Öte yandan, 5502 sayılı Sosyal Güvenlik Kurumu Kanunu’nun 37. maddesinin üçüncü fıkrasında, “Süresi içinde ödenmeyen sosyal sigorta ve genel sağlık sigortası primleri, işsizlik sigortası primleri, idarî para cezaları, gecikme zamları, katılım payları Kurum alacağına dönüşür ve bu alacakların tahsilinde, 6183 sayılı Amme Alacaklarının Tahsil Usulü Hakkında Kanunun 51 inci, 102 nci ve 106 ncı maddeleri hariç diğer maddeleri uygulanır” denilmiştir.

Görev kuralları kamu düzenine ilişkin olduğundan, görev konusunda taraflar için bir müktesep hak doğmayacağı; bu nedenle, yeni bir yasayla kabul edilen görev kurallarının, geçmişe de etkili olacağı, bilinen bir genel hukuk ilkesidir.

            Davanın açıldığı andaki kurallara göre görevli olan mahkeme, yeni bir yasa ile görevsiz hale gelmiş ise, (davanın açıldığı anda görevli olan ve fakat yeni yasaya göre görevsiz hale gelen) mahkemenin görevsizlik kararı vermesi gerekeceği; ancak, yeni yasadaki görev kuralının, değişikliğin yürürlüğe girmesinden sonra açılacak davalarda uygulanacağına dair intikal hükümlerinin varlığı halinde, mahkemece görevsizlik kararı verilemeyeceği açıktır.

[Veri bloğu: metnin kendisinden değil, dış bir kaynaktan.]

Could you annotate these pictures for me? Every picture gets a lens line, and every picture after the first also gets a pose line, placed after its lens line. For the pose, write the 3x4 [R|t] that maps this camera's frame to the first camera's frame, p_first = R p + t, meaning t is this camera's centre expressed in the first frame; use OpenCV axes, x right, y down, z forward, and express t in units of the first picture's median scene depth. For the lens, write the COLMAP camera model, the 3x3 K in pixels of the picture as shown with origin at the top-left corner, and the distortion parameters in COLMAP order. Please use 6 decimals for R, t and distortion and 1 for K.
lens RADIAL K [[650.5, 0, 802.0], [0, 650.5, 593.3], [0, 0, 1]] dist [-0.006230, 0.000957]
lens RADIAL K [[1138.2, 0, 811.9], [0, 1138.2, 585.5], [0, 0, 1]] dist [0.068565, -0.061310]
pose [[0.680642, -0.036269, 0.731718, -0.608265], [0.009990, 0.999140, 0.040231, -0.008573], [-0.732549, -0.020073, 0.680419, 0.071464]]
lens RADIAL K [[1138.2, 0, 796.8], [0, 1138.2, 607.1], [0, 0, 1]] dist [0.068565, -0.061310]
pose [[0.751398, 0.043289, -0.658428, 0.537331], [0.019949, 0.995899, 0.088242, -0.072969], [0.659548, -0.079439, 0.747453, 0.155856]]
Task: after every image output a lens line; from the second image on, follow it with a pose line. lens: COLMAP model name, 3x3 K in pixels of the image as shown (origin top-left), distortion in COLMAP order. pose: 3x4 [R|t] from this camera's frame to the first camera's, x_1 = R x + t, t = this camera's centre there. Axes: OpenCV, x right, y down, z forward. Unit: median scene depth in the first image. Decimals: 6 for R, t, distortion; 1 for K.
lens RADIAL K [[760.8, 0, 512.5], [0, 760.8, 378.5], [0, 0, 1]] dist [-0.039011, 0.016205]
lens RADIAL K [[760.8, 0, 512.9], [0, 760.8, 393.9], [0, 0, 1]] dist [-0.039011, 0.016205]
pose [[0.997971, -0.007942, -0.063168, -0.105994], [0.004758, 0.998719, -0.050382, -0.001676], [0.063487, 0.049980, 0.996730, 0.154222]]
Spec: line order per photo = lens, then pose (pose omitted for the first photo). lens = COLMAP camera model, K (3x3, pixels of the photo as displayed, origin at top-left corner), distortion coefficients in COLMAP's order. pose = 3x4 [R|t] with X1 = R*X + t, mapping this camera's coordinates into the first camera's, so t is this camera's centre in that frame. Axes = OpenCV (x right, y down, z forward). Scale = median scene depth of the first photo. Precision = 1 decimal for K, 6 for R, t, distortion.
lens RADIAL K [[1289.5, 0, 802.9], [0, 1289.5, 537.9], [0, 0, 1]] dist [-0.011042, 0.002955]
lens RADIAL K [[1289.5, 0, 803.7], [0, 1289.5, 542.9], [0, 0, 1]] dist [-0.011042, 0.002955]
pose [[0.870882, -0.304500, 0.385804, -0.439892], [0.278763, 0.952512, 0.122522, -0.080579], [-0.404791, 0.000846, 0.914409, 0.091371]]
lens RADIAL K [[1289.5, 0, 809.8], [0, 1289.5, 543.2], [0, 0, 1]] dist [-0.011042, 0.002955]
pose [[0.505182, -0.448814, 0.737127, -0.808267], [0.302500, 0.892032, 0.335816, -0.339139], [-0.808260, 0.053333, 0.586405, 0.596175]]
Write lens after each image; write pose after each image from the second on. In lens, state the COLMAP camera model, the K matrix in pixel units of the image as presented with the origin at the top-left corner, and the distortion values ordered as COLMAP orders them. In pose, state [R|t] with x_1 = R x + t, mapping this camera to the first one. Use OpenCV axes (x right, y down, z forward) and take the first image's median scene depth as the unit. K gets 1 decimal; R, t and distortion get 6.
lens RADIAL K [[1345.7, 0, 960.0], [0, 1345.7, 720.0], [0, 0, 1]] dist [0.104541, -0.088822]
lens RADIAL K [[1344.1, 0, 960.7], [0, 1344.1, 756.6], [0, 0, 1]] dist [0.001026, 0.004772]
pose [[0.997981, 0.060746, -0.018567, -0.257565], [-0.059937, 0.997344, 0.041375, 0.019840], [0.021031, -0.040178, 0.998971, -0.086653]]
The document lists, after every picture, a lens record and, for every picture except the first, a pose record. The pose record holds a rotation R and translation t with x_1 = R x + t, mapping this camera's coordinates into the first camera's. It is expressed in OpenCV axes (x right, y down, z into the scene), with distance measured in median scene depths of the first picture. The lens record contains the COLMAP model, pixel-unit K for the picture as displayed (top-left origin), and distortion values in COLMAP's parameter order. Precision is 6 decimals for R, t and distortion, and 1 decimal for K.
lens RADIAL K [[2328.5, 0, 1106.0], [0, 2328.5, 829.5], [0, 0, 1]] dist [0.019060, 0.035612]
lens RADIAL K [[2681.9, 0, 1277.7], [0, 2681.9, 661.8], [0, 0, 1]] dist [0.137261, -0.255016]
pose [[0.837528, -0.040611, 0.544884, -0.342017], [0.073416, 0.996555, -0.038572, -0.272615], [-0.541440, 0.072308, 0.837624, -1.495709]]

            Diğer taraftan, dava görevsiz mahkemede açılmış, bu sırada yapılan bir kanun değişikliği ile görevsiz mahkeme o dava için görevli hale gelmiş ise, mahkeme, artık görevsizlik kararı veremeyip (yeni kanuna göre görevli hale geldiği için) davaya bakmaya devam etmesi gerekir.

Olayda, Sosyal Güvenlik Kurumu Başkanlığı, SSK Kahramanmaraş İl Müdürlüğü tarafından verilen idari para cezasından kaynaklanan 24.01.2008 düzenleme tarihli ve 2003/1006 takip no.lu ödeme emrinin iptali istemiyle dava açıldığı anlaşılmıştır.

Bu durumda, söz konusu ödeme emrine karşı açılan davada, 5510 sayılı Yasa’nın 88. maddesi gözetildiğinde İş Mahkemesinin görevli olduğu kuşkusuzdur.

Açıklanan nedenlerle, Kahramanmaraş İş Mahkemesi’nin 31.12.2009 gün ve E:2009/1005, K:2009/1042 sayılı görevsizlik kararının, 24.01.2008 tarih ve 2003/1006 sayılı ödeme emrine ilişkin kısmının kaldırılması gerekmiştir. 

S O N U Ç   : Davanın çözümünde ADLİ YARGININ görevli olduğuna, bu nedenle Kahramanmaraş İş Mahkemesi’nin 31.12.2009 gün ve E:2009/1005, K:2009/1042 sayılı GÖREVSİZLİK KARARININ, 24.01.2008 tarih ve 2003/1006 sayılı ödeme emrine ilişkin KISMININ KALDIRILMASINA, 09.04.2012 gününde OY BİRLİĞİ İLE KESİN OLARAK karar verildi.